Objectives: To compare the neonatal morbidity of caesarean sections (CS) performed after conversion from neuraxial (NA) to general anaesthesia (GA) with CS performed under GA from the outset, and to assess whether the increase in DDI in urgent and extremely urgent cases with conversion from NA to GA increased the risk of neonatal morbidity. Design: Retrospective cohort study. Setting: University-affiliated hospital. Population: All CS performed under GA between 2015 and 2019. Methods & main outcome measures: Our main criteria used for assessing neonatal morbidity were: neonatal pH <7.10 and/or an Apgar score at 5 minutes <7. A multivariate regression analysis was performed to adjust for gestational age, birth weight, indication of CS. Results: We included 284 patients: 116 had a conversion from NA to GA (group 1) and 168 had GA from the outset (group 2).
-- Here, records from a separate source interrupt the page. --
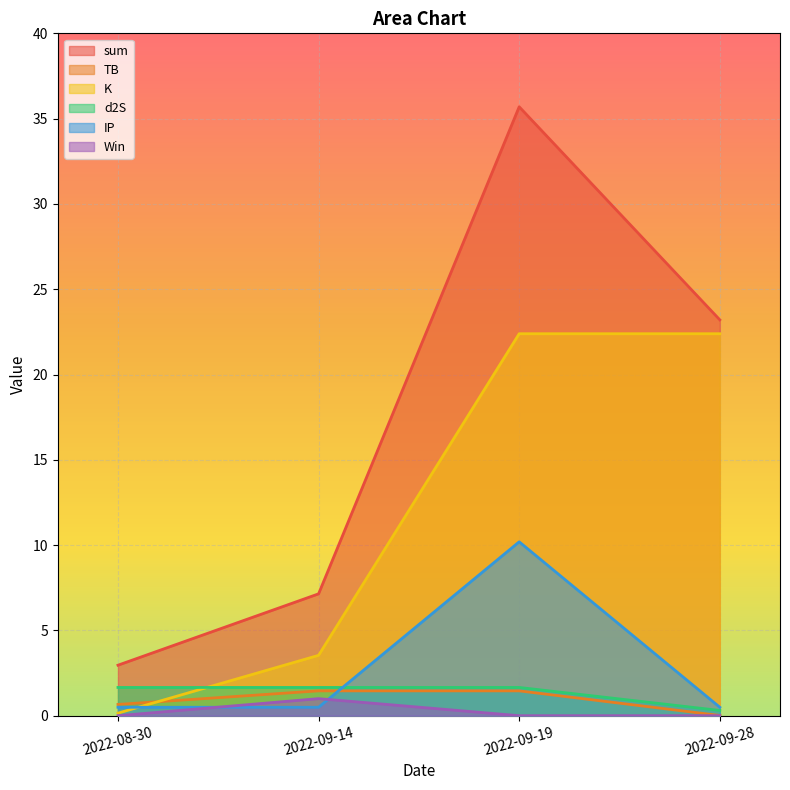

At which label does IP reach its peak?

2022-09-19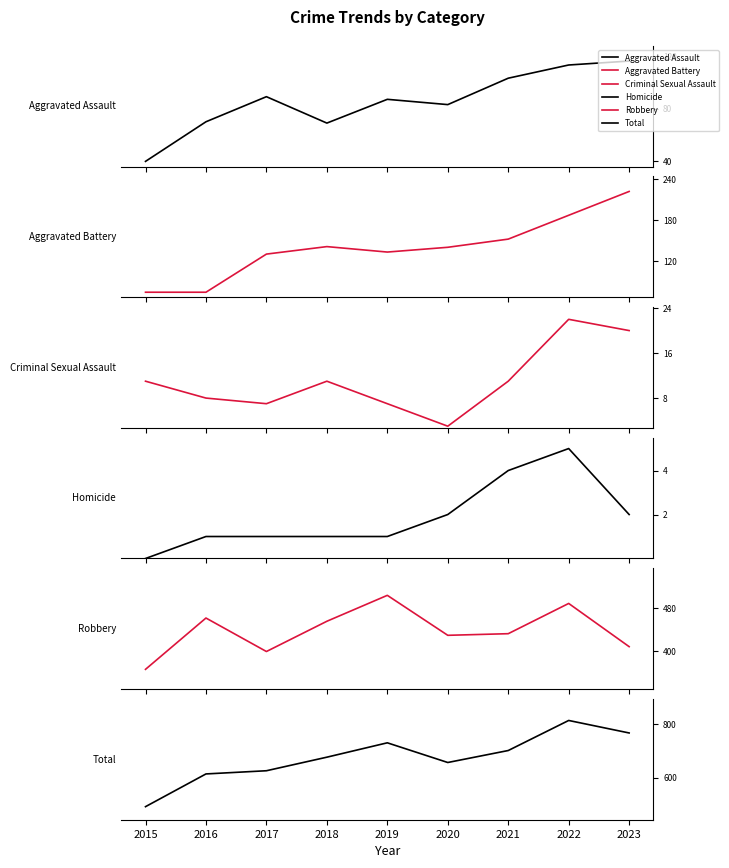

Is it true that Total equals 856 at 2017?

False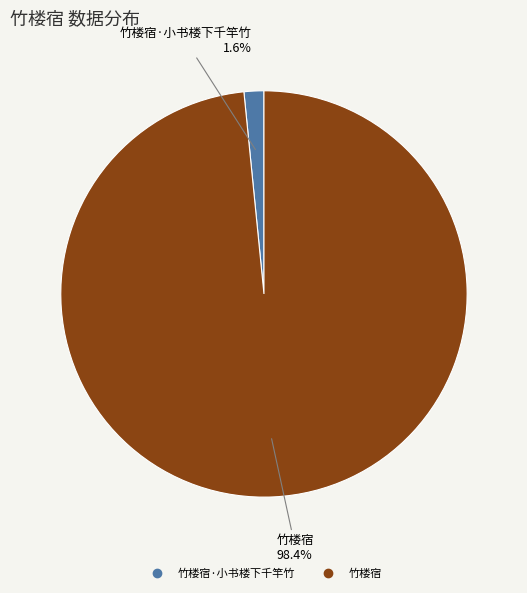

Is there a majority slice in this chart?

Yes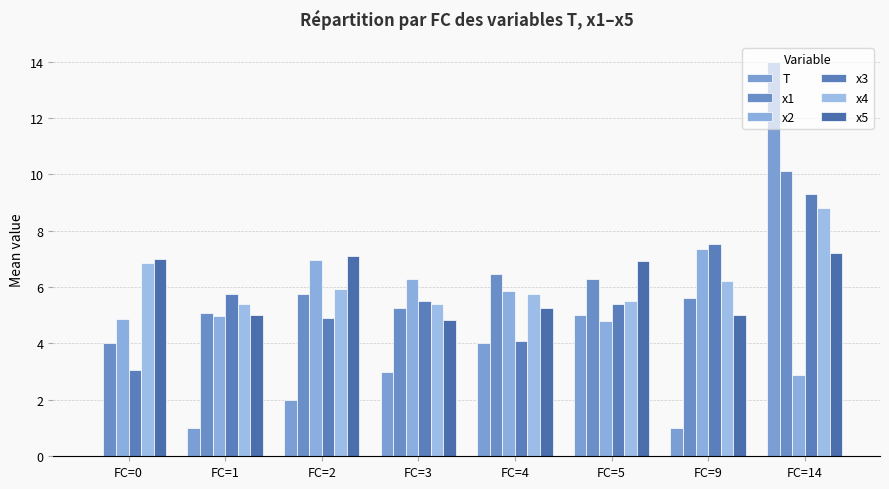

Is it true that x5 equals 6.8 at FC=3?

False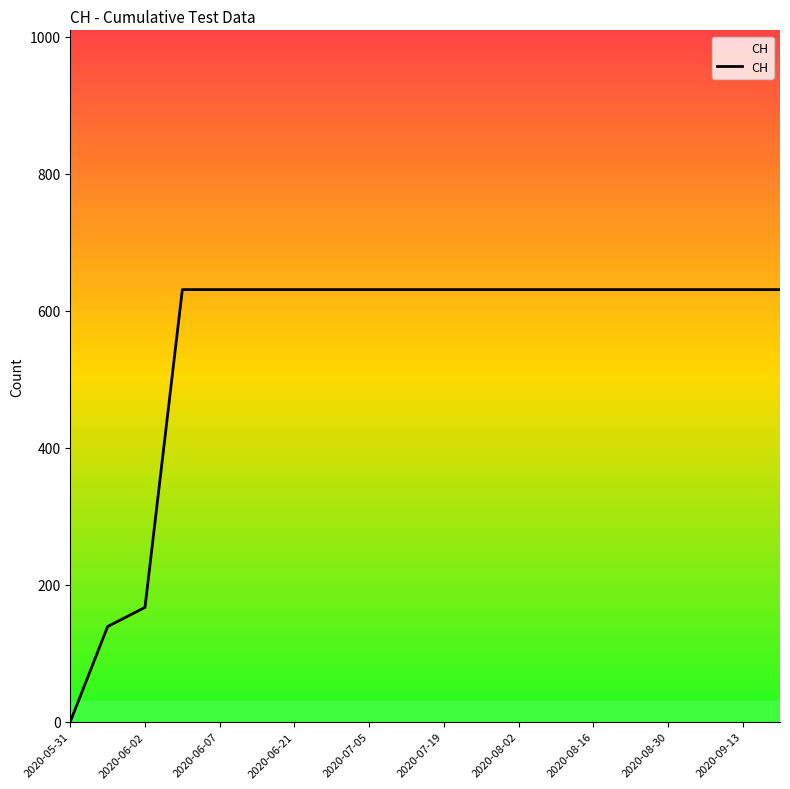

What is the maximum value shown in the chart?

631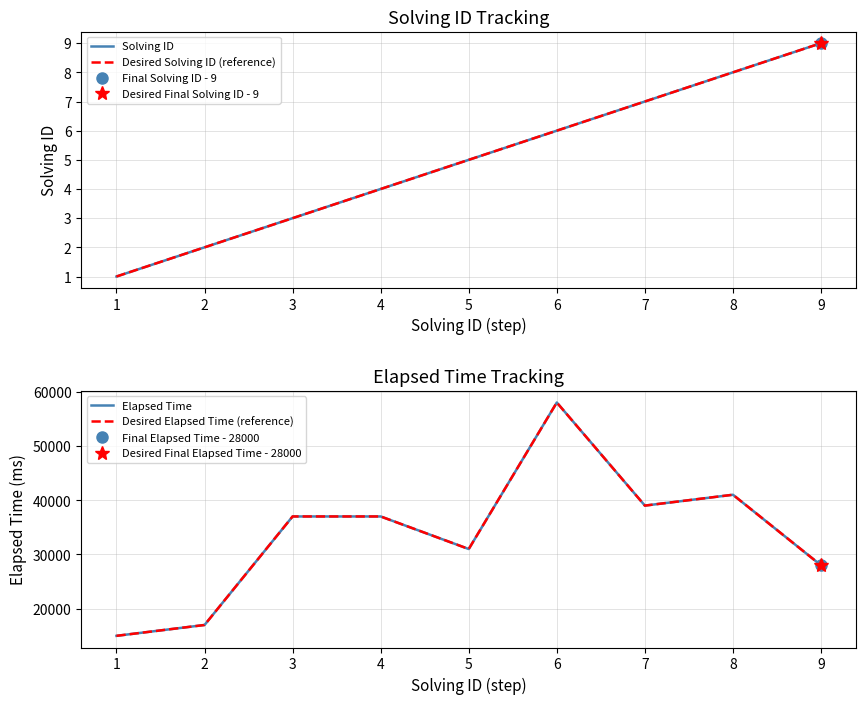

What is the average value of the Elapsed Time series?

33667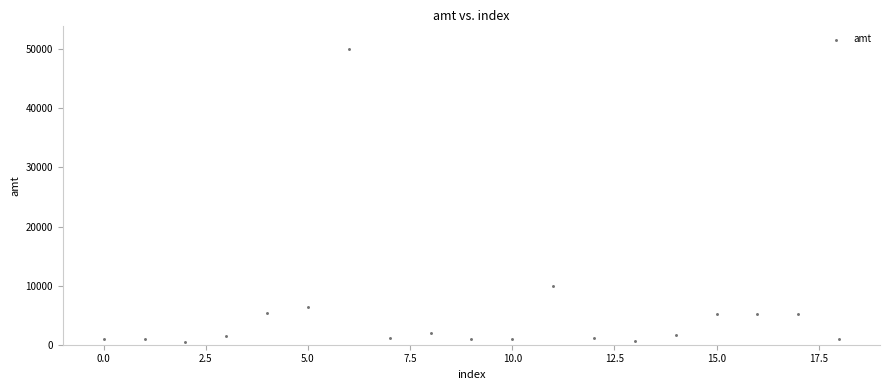

What Y value in the scatter plot is closest to 25267?

10000.0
There was no significant difference in the rate of neonates having a pH<7.10 and/or Apgar score <5 between groups 1 and 2 (17.5% Vs 26.3%, p=0.08, respectively). Multivariate analysis showed that neonatal morbidity was comparable between the two groups (OR=1.58; 0.83-3.05). In very urgent CS, the mean decision-to-delivery interval (DDI) was 3 minutes longer in group 1 compared to group 2 (17 min vs 14 min, respectively), and there was no significant difference in neonatal pH and/or Apgar <7 at 5 minutes between the two groups (aOR=1.4; 0.5-4.3). Conclusion: The neonatal outcomes were comparable between CS performed after conversion from NA to GA and under GA from the outset, even in very urgent CS.